# DIY: leather sheath for an old buck 110



## DIYsportsman (Dec 21, 2010)

hey just sharing a new project with you all, ive gotten much better with my leather-working skills, bought some better supplies and some scraps of leather to work with. The friction fit sheath is simple but functional.

go easy on the buck 110, it is beat up but it looks better now that i cleaned it up... especially since it is 22 years old, i think it looks pretty good plus its actually sharp now...

enjoy!


----------



## itchn2fish (Dec 15, 2005)

Very cool, nice job!


----------



## DIYsportsman (Dec 21, 2010)

Leather Project #3 complete;
Now im on a roll!









Posted using Outdoor Hub Campfire


----------



## DIYsportsman (Dec 21, 2010)

all finished...


----------



## DIYsportsman (Dec 21, 2010)

well had to match everything, so i whipped up a new belt too...:help:


----------



## SeaRay (Jan 23, 2008)

Wow nice job!


----------



## DIYsportsman (Dec 21, 2010)




----------



## frenchriver1 (Jul 5, 2005)

Great job in molding the leather to fit the item, making for a safer tighter fit!!!!!!!


----------



## DIYsportsman (Dec 21, 2010)

frenchriver1 said:


> Great job in molding the leather to fit the item, making for a safer tighter fit!!!!!!!


Thanks, the fit is really good, when you mold them tight they just audibly snap into place, no way for them to fall out..


Posted using Outdoor Hub Campfire


----------



## frenchriver1 (Jul 5, 2005)

Nothing like making a long hike and then reaching for knife or other item to find it fell out somewhere along the way, darn!!!!!! Chances of finding it are minuscule. Won't happen with your good work.....


----------



## DIYsportsman (Dec 21, 2010)

===

TASK REQUIREMENTS:
1 - In the leather sheath thread, copy the stretch from "go easy on the" through "cool, nice job!", swapping "sharp" for "keen".
2 - In the leather sheath thread, what kind of fit does the sheath for the Buck 110 use?
The data after this point comes from a separate source.

SUPPLIED INFORMATION:
===

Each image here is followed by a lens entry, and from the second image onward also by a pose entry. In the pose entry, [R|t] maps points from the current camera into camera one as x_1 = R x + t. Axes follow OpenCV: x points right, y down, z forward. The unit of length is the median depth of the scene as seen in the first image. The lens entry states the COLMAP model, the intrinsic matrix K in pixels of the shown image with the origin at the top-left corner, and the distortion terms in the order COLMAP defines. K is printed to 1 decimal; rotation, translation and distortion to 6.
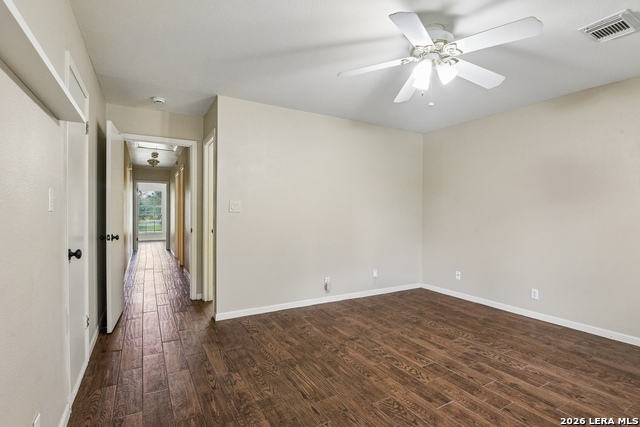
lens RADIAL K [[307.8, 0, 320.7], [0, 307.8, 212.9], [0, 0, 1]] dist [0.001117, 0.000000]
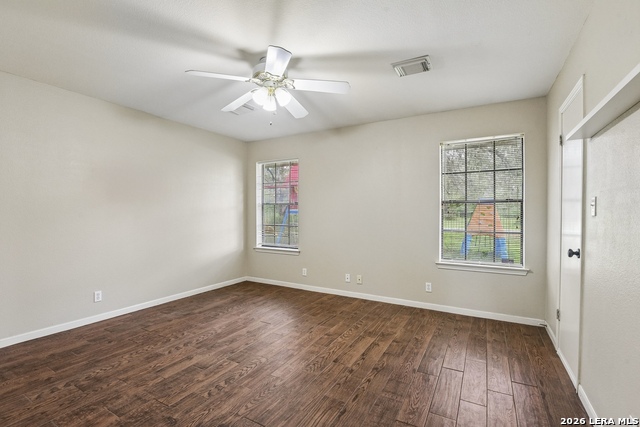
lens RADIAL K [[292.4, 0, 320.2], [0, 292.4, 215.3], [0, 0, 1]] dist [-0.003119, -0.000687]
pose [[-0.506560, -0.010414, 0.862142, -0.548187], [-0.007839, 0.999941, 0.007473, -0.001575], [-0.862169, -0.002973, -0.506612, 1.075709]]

===

YOUR WRITTEN ANSWERS:
1 -
go easy on the buck 110, it is beat up but it looks better now that i cleaned it up... especially since it is 22 years old, i think it looks pretty good plus its actually keen now...

enjoy!


----------



## itchn2fish (Dec 15, 2005)

Very cool, nice job!

2 - A friction fit.